§ **Your instructions**: Retype the records below exactly. Leave nothing out.
___ Material for this exercise ___
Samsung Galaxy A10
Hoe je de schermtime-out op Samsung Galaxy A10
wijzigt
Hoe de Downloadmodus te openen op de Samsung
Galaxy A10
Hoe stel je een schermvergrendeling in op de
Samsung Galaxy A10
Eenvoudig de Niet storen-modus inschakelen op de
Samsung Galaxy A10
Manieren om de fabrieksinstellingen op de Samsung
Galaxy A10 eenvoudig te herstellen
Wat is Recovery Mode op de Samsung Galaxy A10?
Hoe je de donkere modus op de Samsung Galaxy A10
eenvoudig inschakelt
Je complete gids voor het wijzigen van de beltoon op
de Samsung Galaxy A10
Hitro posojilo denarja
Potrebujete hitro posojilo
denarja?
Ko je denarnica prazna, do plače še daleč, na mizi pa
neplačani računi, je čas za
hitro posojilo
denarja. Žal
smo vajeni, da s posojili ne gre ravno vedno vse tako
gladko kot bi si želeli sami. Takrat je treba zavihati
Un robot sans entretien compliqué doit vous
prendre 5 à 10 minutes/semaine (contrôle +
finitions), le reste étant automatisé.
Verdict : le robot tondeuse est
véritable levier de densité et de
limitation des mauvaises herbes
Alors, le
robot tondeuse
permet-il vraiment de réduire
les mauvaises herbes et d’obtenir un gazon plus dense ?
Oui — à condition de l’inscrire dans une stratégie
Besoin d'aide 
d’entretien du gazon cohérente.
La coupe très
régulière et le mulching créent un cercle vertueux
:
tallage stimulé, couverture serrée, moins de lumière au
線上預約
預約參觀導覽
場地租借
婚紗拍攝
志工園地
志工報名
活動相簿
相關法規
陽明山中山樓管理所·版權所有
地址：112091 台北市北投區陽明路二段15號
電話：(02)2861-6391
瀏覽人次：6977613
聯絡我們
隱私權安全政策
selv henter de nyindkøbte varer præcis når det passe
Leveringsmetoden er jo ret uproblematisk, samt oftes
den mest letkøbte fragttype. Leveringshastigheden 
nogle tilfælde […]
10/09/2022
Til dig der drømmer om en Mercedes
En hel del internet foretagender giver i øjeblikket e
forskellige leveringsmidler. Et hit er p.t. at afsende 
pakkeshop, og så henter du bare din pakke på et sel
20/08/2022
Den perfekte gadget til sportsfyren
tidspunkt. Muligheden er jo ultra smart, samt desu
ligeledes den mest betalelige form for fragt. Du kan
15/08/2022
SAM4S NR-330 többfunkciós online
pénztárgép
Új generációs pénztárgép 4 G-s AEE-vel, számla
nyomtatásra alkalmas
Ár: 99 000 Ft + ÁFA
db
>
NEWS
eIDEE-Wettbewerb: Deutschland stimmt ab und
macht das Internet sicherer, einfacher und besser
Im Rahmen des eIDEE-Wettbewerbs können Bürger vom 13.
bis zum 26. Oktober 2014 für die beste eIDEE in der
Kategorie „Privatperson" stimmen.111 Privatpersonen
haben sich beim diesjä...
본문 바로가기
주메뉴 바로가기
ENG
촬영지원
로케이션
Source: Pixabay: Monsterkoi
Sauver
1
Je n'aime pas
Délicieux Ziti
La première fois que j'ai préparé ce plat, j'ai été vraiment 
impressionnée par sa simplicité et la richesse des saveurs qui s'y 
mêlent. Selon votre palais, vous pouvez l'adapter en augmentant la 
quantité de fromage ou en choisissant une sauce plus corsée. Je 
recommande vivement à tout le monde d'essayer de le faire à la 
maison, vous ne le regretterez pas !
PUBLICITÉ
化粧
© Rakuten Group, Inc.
___
§ **Task result**:
Samsung Galaxy A10
Hoe je de schermtime-out op Samsung Galaxy A10
wijzigt
Hoe de Downloadmodus te openen op de Samsung
Galaxy A10
Hoe stel je een schermvergrendeling in op de
Samsung Galaxy A10
Eenvoudig de Niet storen-modus inschakelen op de
Samsung Galaxy A10
Manieren om de fabrieksinstellingen op de Samsung
Galaxy A10 eenvoudig te herstellen
Wat is Recovery Mode op de Samsung Galaxy A10?
Hoe je de donkere modus op de Samsung Galaxy A10
eenvoudig inschakelt
Je complete gids voor het wijzigen van de beltoon op
de Samsung Galaxy A10
Hitro posojilo denarja
Potrebujete hitro posojilo
denarja?
Ko je denarnica prazna, do plače še daleč, na mizi pa
neplačani računi, je čas za
hitro posojilo
denarja. Žal
smo vajeni, da s posojili ne gre ravno vedno vse tako
gladko kot bi si želeli sami. Takrat je treba zavihati
Un robot sans entretien compliqué doit vous
prendre 5 à 10 minutes/semaine (contrôle +
finitions), le reste étant automatisé.
Verdict : le robot tondeuse est
véritable levier de densité et de
limitation des mauvaises herbes
Alors, le
robot tondeuse
permet-il vraiment de réduire
les mauvaises herbes et d’obtenir un gazon plus dense ?
Oui — à condition de l’inscrire dans une stratégie
Besoin d'aide 
d’entretien du gazon cohérente.
La coupe très
régulière et le mulching créent un cercle vertueux
:
tallage stimulé, couverture serrée, moins de lumière au
線上預約
預約參觀導覽
場地租借
婚紗拍攝
志工園地
志工報名
活動相簿
相關法規
陽明山中山樓管理所·版權所有
地址：112091 台北市北投區陽明路二段15號
電話：(02)2861-6391
瀏覽人次：6977613
聯絡我們
隱私權安全政策
selv henter de nyindkøbte varer præcis når det passe
Leveringsmetoden er jo ret uproblematisk, samt oftes
den mest letkøbte fragttype. Leveringshastigheden 
nogle tilfælde […]
10/09/2022
Til dig der drømmer om en Mercedes
En hel del internet foretagender giver i øjeblikket e
forskellige leveringsmidler. Et hit er p.t. at afsende 
pakkeshop, og så henter du bare din pakke på et sel
20/08/2022
Den perfekte gadget til sportsfyren
tidspunkt. Muligheden er jo ultra smart, samt desu
ligeledes den mest betalelige form for fragt. Du kan
15/08/2022
SAM4S NR-330 többfunkciós online
pénztárgép
Új generációs pénztárgép 4 G-s AEE-vel, számla
nyomtatásra alkalmas
Ár: 99 000 Ft + ÁFA
db
>
NEWS
eIDEE-Wettbewerb: Deutschland stimmt ab und
macht das Internet sicherer, einfacher und besser
Im Rahmen des eIDEE-Wettbewerbs können Bürger vom 13.
bis zum 26. Oktober 2014 für die beste eIDEE in der
Kategorie „Privatperson" stimmen.111 Privatpersonen
haben sich beim diesjä...
본문 바로가기
주메뉴 바로가기
ENG
촬영지원
로케이션
Source: Pixabay: Monsterkoi
Sauver
1
Je n'aime pas
Délicieux Ziti
La première fois que j'ai préparé ce plat, j'ai été vraiment 
impressionnée par sa simplicité et la richesse des saveurs qui s'y 
mêlent. Selon votre palais, vous pouvez l'adapter en augmentant la 
quantité de fromage ou en choisissant une sauce plus corsée. Je 
recommande vivement à tout le monde d'essayer de le faire à la 
maison, vous ne le regretterez pas !
PUBLICITÉ
化粧
© Rakuten Group, Inc.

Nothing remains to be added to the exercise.